Fares for most commuter rail journeys in the UK will fall “for the first time in a generation” next year, due to caps set in place this month.
Yearly permitted increases for regulated fares are calculated in the previous July, with fare hikes capped at one per cent above the Retail Price Index. Last year this figure was five per cent, meaning rail operators were allowed to increase fares by six per cent in 2009, but the economic downturn means that this July’s RPI figure is -1.4 per cent, forcing operators to lower fares by 0.4 per cent next year.
The cap applies to all regulated rail fares in the UK, with the exception of the Southeastern and West Yorkshire PTE franchises, which have been given permission to raise prices by up to three per cent above RPI to fund recent and forthcoming investment in services.

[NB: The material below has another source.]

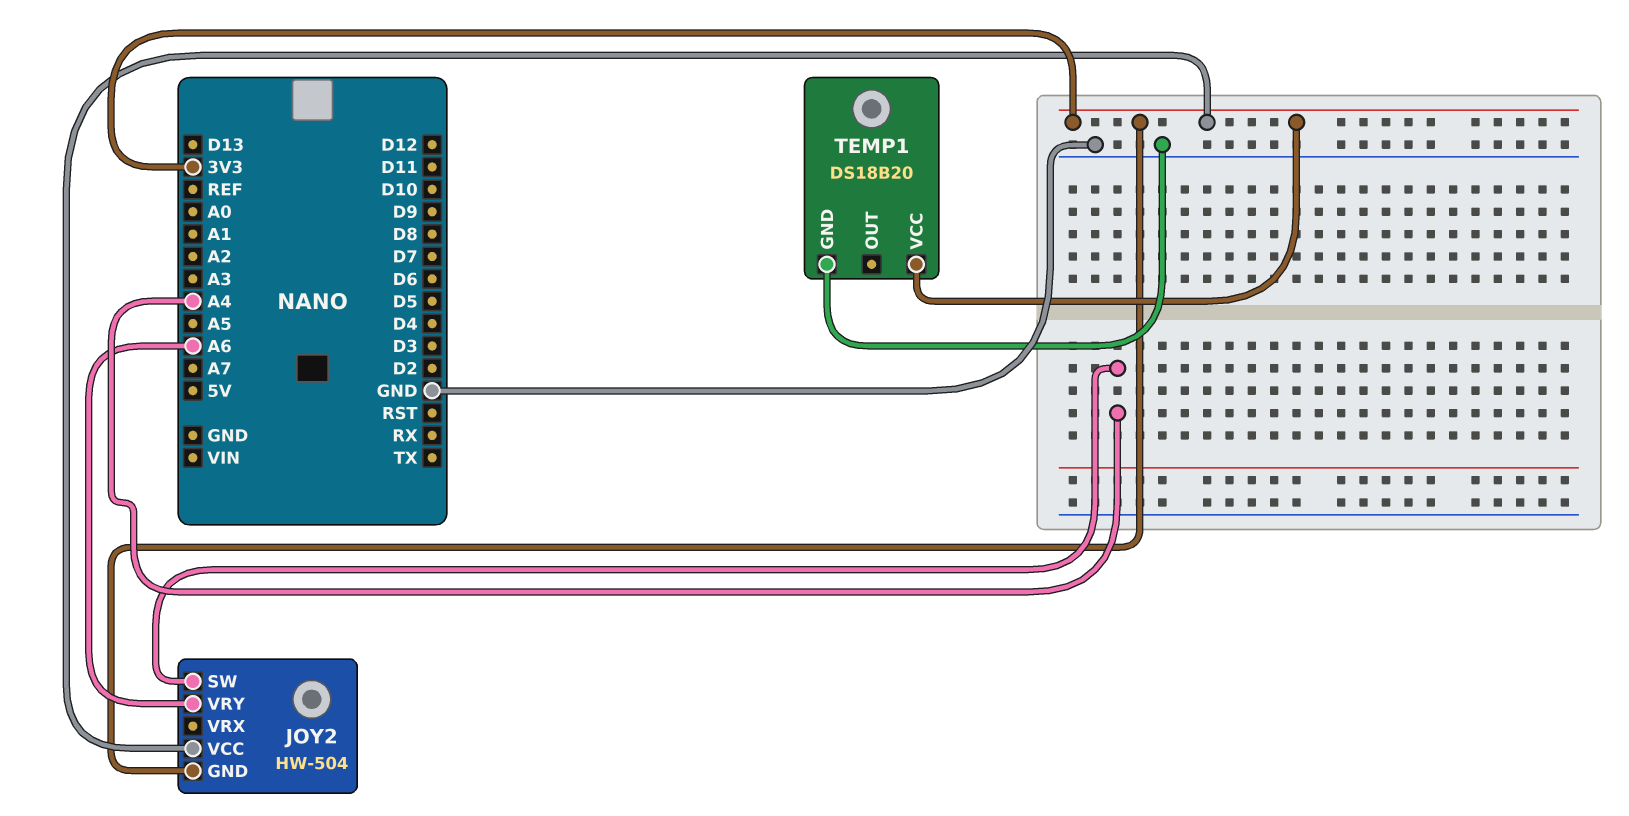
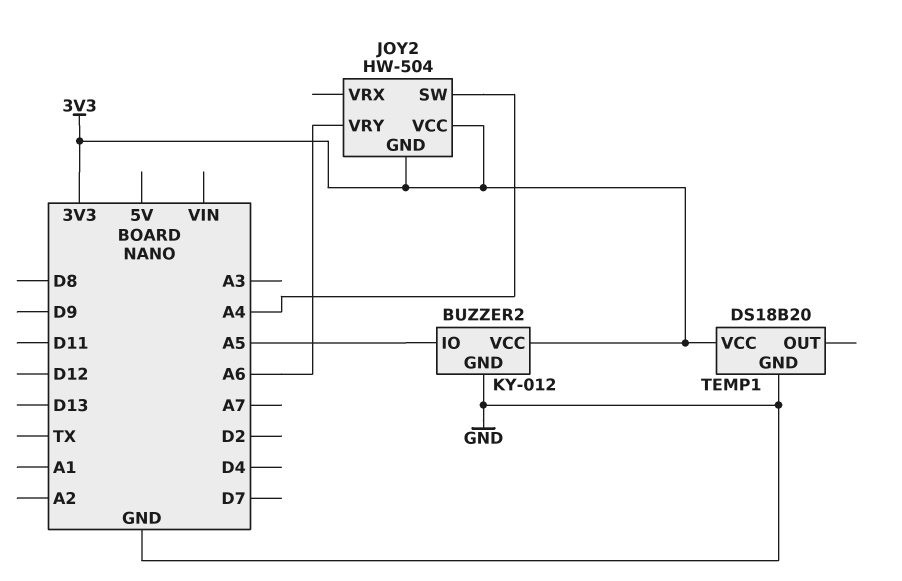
BUZZER2: none -> KY-012
BUZZER2 pin GND: none -> GND
BUZZER2 pin IO: none -> A5
BUZZER2 pin VCC: none -> 3V3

Commenting on the news Transport Secretary Andrew Adonis said:
“This is good news. For the first time in a generation passengers across the country will see their fares fall. Drops in fares should encourage more people to travel by train, which is good for the economy and the environment.”
The government has also removed operators’ rights to raise individual fares by up to five per cent above the national fare change (providing the average increase across their services remained at no more than one per cent above RPI), which will ensure that most passengers do benefit from the cap.
Note that the cap does not apply to unregulated fares, such as cheap day returns and advance tickets.